▶ **What you need to do**: Show each line of the material that contains the word "brushes".

▶ **Data rows**:
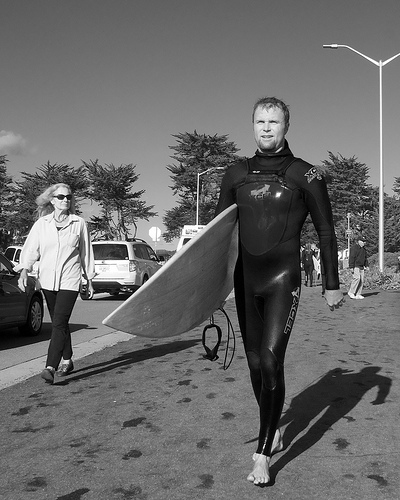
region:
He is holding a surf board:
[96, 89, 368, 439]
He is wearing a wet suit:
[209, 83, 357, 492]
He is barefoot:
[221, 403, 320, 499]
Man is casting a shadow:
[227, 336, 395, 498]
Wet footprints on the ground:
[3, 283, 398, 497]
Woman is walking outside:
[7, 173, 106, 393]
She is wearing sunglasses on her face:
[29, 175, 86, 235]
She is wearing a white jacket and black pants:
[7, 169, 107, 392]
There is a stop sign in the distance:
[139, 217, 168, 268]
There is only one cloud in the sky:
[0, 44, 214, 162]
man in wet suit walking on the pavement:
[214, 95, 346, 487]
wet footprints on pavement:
==
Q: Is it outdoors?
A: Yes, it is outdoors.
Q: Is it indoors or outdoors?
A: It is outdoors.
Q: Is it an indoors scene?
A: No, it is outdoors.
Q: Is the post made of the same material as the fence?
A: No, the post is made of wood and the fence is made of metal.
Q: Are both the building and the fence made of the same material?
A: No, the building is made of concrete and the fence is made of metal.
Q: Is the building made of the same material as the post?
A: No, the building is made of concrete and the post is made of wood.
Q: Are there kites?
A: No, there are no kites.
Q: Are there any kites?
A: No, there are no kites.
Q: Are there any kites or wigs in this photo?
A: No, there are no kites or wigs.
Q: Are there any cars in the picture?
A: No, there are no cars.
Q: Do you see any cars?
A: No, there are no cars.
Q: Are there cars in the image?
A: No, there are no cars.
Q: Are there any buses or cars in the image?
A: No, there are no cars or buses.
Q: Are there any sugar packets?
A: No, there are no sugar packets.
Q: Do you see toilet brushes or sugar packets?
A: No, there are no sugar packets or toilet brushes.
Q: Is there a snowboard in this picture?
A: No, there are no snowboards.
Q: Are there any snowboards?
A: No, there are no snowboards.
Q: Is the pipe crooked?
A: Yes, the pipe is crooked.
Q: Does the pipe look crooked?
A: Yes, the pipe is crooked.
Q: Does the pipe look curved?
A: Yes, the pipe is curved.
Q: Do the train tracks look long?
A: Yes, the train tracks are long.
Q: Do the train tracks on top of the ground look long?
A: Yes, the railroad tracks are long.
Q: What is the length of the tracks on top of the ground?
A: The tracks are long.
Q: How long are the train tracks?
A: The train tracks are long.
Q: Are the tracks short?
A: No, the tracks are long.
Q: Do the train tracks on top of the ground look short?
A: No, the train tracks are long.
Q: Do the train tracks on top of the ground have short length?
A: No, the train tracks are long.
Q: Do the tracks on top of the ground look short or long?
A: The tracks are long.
...
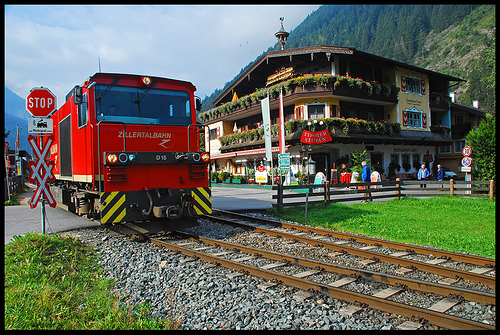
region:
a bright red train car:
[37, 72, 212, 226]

▶ **The result**:
Q: Do you see toilet brushes or sugar packets?
A: No, there are no sugar packets or toilet brushes.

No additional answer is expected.